The holiday season is a time to celebrate with colorful decorations, delicious foods, and family and friends. With a few helpful tips from Seattle Humane, you can include your furry family members in the fun and ensure they stay safe and enjoy themselves, too!
Holiday and party foods can be bad news for your pet. Tell your guests the food rules for your pets. Rich, spicy or fatty food – or anything your pet is not accustomed to – can cause problems ranging from stomach upset to severe pancreatitis. Even healthy pets can require a trip to the emergency vet if they ingest too much rich, fatty food. Make sure you have healthy treats and reduce their food at mealtime accordingly.
Additionally, don’t leave the candy out! Chocolate can be fatal to animals, especially cats and small dogs. Alcoholic beverages are also toxic to pets and uncooked meat, poultry, fish and bones are hazardous.
Bulbs, Tinsel, Ribbons and Wrapping Paper
Pets may be drawn to holiday decorations that can cause them harm. Glass bulbs may be shiny and attractive but they are dangerous if shattered and eaten or stepped on. Even tinsel, ribbons and wrapping paper can create serious digestive problems if swallowed.
Never leave lit, unattended candles within reach of your pet – including the tail to avoid burns and fire. Keep tablecloths and table runners from hanging too low to the ground to avoid getting tangled in a pet’s feet or tempt a happy dog to grab an end and pull!

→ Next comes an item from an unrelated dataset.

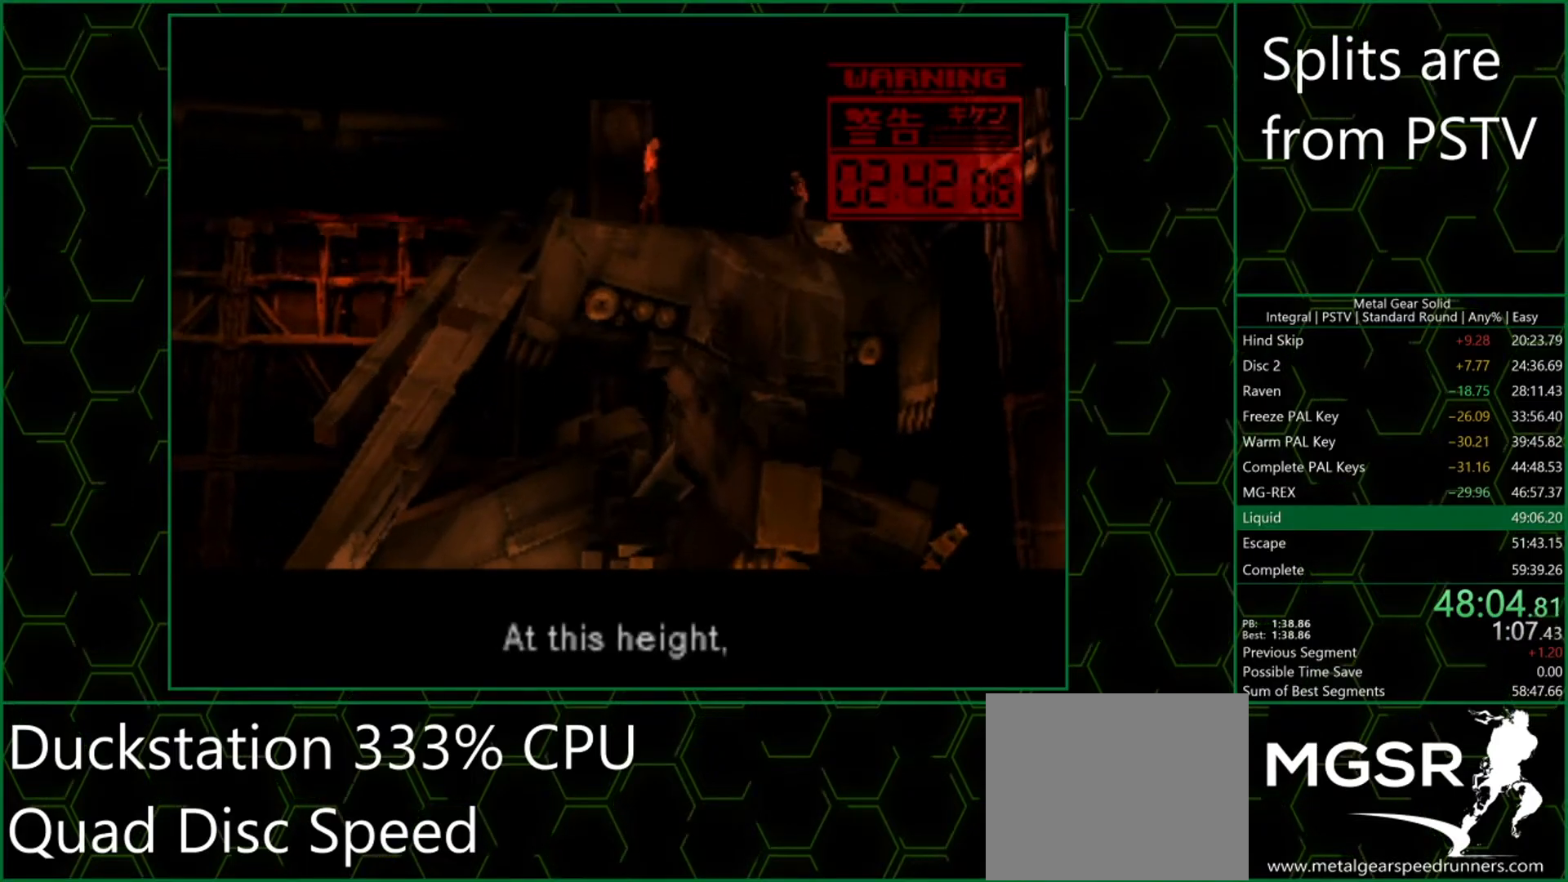
{"buttons": [], "button_events": []}
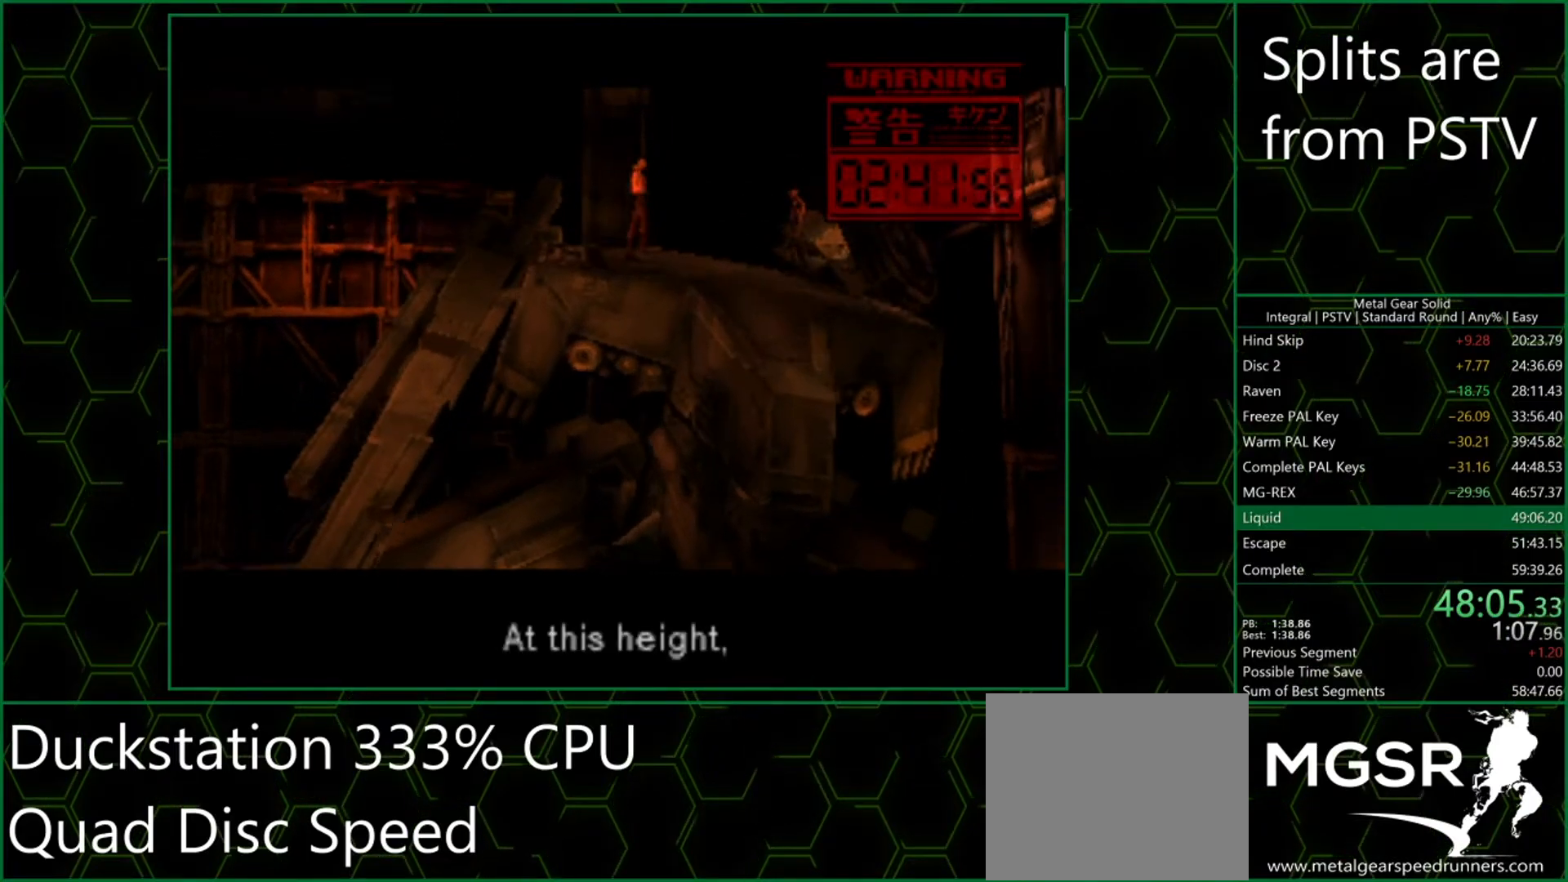
{"buttons": [], "button_events": []}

Holiday plants are festive, but if eaten, many can cause gastrointestinal upset and even seizures, coma and death. Mistletoe and Holly are considered moderately to severely toxic to pets and should be kept well out of reach or avoided altogether. If your pet starts vomiting, has diarrhea or abdominal pain, excessive drooling, tremors or seizures — consult your veterinarian immediately. Poinsettia plants and Christmas trees can be mildy toxic, depending on the amount eaten, but most pets won’t consume enough to experience discomfort.
Lighting and Electrical Cords
Decorations with lights and electrical cords, may be tempting to the inquisitive dog or cat, so don’t leave exposed cords where your pup or kitten plays. You can enclose cords in regular PVC pipe from the hardware store or plastic casing from computer or household supply stores. Products are available at pet supply stores, such as Bitter Apple, can be sprayed on cords to make them taste bad. If you suspect your pet has chewed an electrical cord, check his mouth for burns and watch for difficulty breathing. If any symptoms develop, consult your veterinarian right away.
If you are going out or can’t supervise your pet, unplug electrical cords in the pet’s area. Kittens and some dogs are climbers so be sure to secure lamps that can be knocked over. Replace burned-out light bulbs right away. If you don’t have a bulb, leave the burned-out bulb in place temporarily or unplug the lamp. The light socket is electrically charged and dangerous on a lamp that is plugged in without a light bulb in the socket.
You know your pet best, so you can anticipate how they will react to holiday visitors. Make a space available in a quiet room, away from commotion and front door traffic, and provide classical music, a soft bed, water, food and toys. Adding a piece of your clothing to the bed can provide comfort. Using a pet gate to separate them from the main foot traffic or having them stay at a friend’s house during a party may be best.